A Multi-Dimensional Array is an array of arrays. The most common form is the 2D Array (Matrix), used for grids, images, and linear algebra.
Memory Layout: The “Linear” Reality
There is no such thing as a “grid” in hardware. RAM is a linear strip of bytes, like a massive 1-D tape.
To store a 2-D grid, we must map it to this 1-D line. There are two ways to do this:
1. Row-Major Order (C/C++, Rust)
We store the first row completely, then the second row, and so on.
- Formula:
Address(Row, Col) = Base + ((Row * Width) + Col) * ElementSize
Visual: Grid:
[ A, B ]
[ C, D ]
RAM (Linear):
| A | B | C | D |
2. Column-Major Order (Fortran, MATLAB)
We store the first column completely, then the second.

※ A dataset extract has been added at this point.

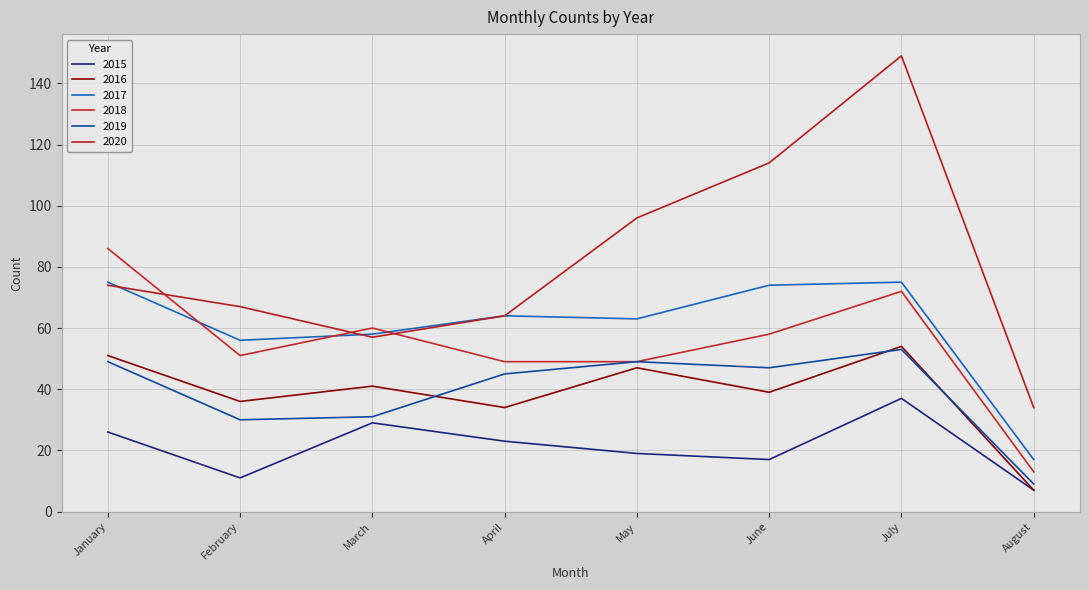

How many interior local valleys does the 2020 series have?

1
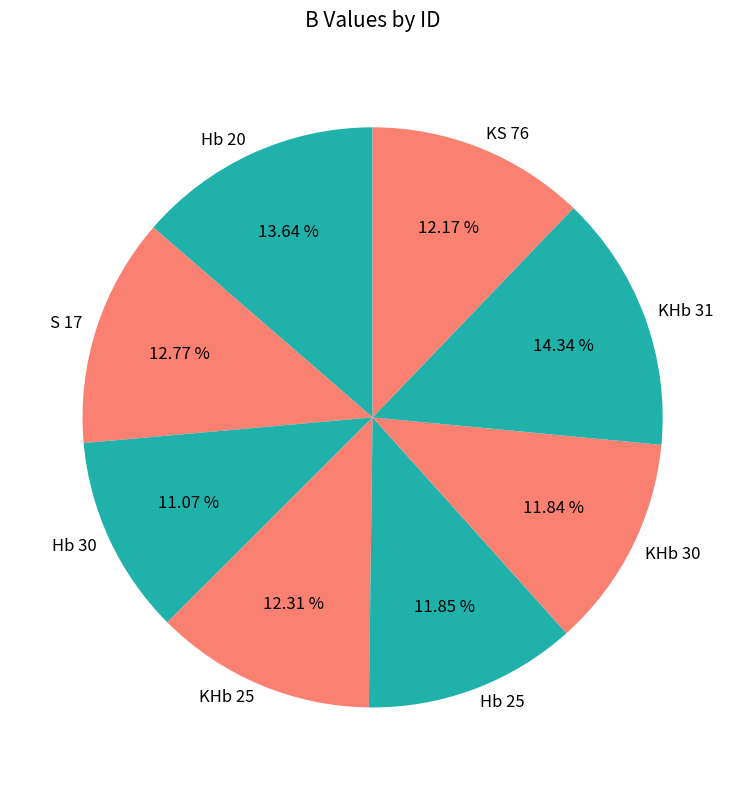

What is the smallest slice in the pie chart?

Hb 30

RAM (Linear):
| A | C | B | D |
Cache Locality & Performance (Critical!)
Because of Row-Major Order in C, iterating “Row by Row” is fast, while iterating “Column by Column” is slow.

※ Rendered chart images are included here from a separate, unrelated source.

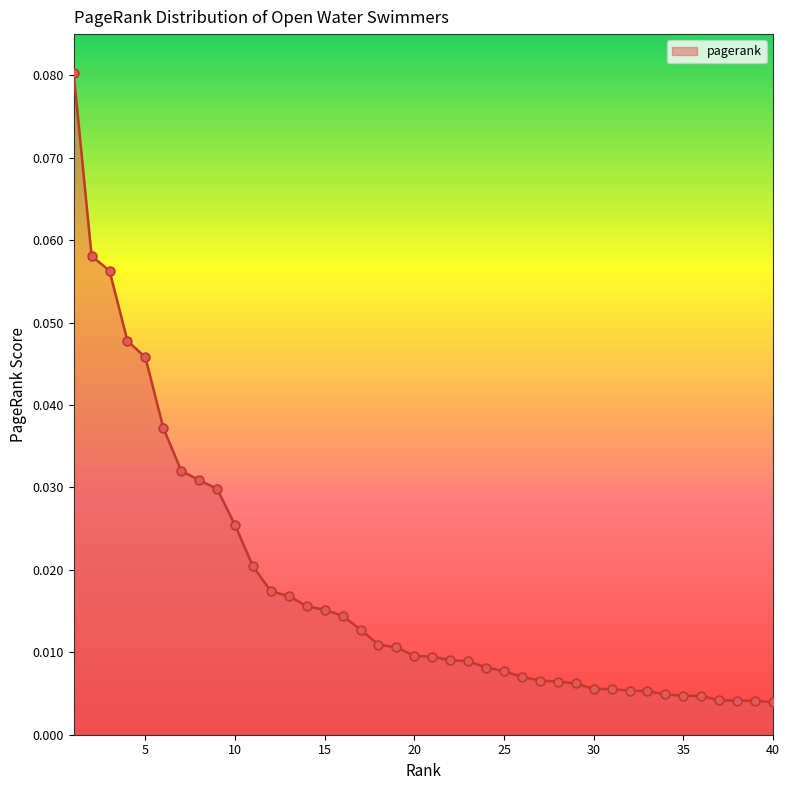

How many lines are shown in the chart?

1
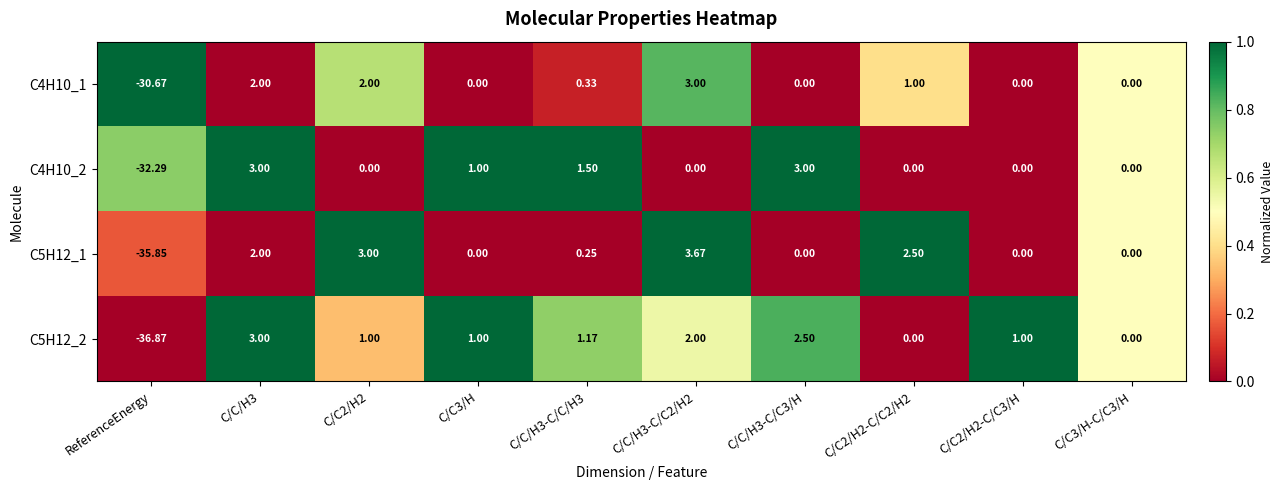

What is the total value across all series at C/C2/H2-C/C3/H?

1.0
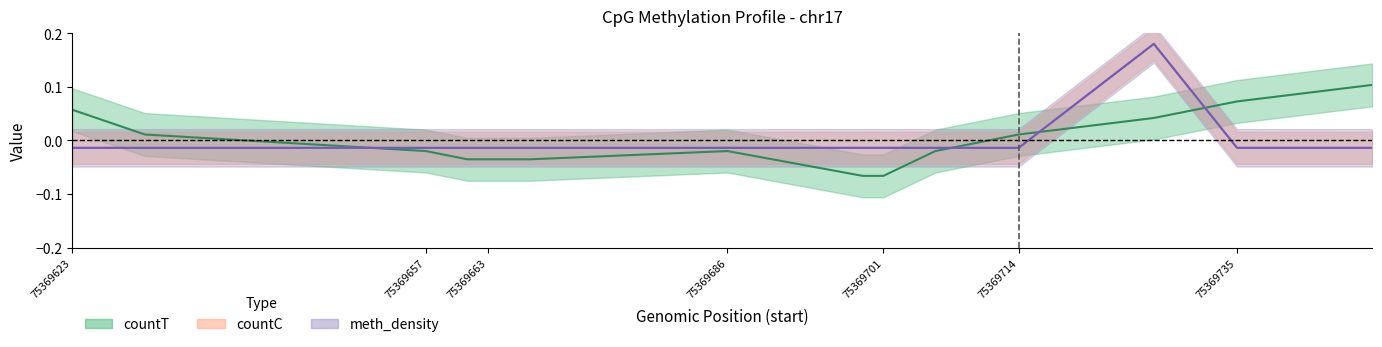

Which series has the widest spread of values?

countC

Fast (Sequential Access = Cache Hits):
// Good! We read A, B, C, D...
for(int r=0; r<ROWS; r++) {
for(int c=0; c<COLS; c++) {
sum += matrix[r][c];
}
}Slow (Strided Access = Cache Misses):
// Bad! We jump memory addresses wildly.
for(int c=0; c<COLS; c++) {
for(int r=0; r<ROWS; r++) {
sum += matrix[r][c];
}
}2-D Arrays on the Stack vs. Heap
1. Stack (Static):
int matrix[10][10]; // Contiguous block of 100 ints.
2. Heap (Dynamic) - The “Array of Pointers” Trap:
int **matrix = malloc(rows * sizeof(int*));
for(int i=0; i<rows; i++) matrix[i] = malloc(cols * sizeof(int));- Problem: Each row is allocated separately. They might be scattered all over the RAM. (Poor Cache Locality)
- Solution: Allocate one massive 1-D block (
rows * cols) and use the math formula to access it as 2-D.